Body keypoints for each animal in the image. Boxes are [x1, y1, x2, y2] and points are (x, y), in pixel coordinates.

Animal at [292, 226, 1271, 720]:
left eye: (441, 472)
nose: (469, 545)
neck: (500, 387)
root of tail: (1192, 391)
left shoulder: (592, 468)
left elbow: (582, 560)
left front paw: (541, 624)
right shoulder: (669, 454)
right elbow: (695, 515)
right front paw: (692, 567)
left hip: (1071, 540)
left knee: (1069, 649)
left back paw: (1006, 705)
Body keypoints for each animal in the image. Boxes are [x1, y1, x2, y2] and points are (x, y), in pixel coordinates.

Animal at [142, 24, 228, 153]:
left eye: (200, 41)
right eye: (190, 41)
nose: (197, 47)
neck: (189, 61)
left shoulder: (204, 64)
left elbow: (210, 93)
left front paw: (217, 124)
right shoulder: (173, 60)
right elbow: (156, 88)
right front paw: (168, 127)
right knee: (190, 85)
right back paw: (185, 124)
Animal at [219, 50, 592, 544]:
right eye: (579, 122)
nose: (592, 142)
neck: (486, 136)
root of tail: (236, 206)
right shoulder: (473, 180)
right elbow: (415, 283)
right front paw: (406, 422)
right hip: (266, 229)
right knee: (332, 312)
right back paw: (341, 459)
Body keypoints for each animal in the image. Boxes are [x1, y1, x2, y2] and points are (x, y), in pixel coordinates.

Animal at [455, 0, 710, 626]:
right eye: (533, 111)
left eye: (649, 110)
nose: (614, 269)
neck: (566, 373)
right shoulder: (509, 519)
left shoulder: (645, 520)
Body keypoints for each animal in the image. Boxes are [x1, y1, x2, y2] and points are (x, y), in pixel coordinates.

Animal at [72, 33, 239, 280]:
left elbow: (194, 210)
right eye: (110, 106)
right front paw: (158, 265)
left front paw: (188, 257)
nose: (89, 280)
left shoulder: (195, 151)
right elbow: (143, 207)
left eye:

——————

Reproduce the material in full, keeping every line exactly as given.

_Exercise output_
Body keypoints for each animal in the image. Boxes are [x1, y1, x2, y2] and points are (x, y), in pixel coordinates.

Animal at [292, 226, 1271, 720]:
left eye: (441, 472)
nose: (469, 545)
neck: (500, 387)
root of tail: (1192, 391)
left shoulder: (592, 468)
left elbow: (582, 560)
left front paw: (541, 624)
right shoulder: (669, 454)
right elbow: (695, 515)
right front paw: (692, 567)
left hip: (1071, 540)
left knee: (1069, 649)
left back paw: (1006, 705)
Body keypoints for each animal in the image. Boxes are [x1, y1, x2, y2] and points are (x, y), in pixel coordinates.

Animal at [142, 24, 228, 153]:
left eye: (200, 41)
right eye: (190, 41)
nose: (197, 47)
neck: (189, 61)
left shoulder: (204, 64)
left elbow: (210, 93)
left front paw: (217, 124)
right shoulder: (173, 60)
right elbow: (156, 88)
right front paw: (168, 127)
right knee: (190, 85)
right back paw: (185, 124)
Animal at [219, 50, 592, 544]:
right eye: (579, 122)
nose: (592, 142)
neck: (486, 136)
root of tail: (236, 206)
right shoulder: (473, 180)
right elbow: (415, 283)
right front paw: (406, 422)
right hip: (266, 229)
right knee: (332, 312)
right back paw: (341, 459)
Body keypoints for each animal in the image. Boxes are [x1, y1, x2, y2] and points are (x, y), in pixel coordinates.

Animal at [455, 0, 710, 626]:
right eye: (533, 111)
left eye: (649, 110)
nose: (614, 269)
neck: (566, 373)
right shoulder: (509, 519)
left shoulder: (645, 520)
Body keypoints for each animal in the image. Boxes are [x1, y1, x2, y2] and points are (x, y), in pixel coordinates.

Animal at [72, 33, 239, 280]:
left elbow: (194, 210)
right eye: (110, 106)
right front paw: (158, 265)
left front paw: (188, 257)
nose: (89, 280)
left shoulder: (195, 151)
right elbow: (143, 207)
left eye:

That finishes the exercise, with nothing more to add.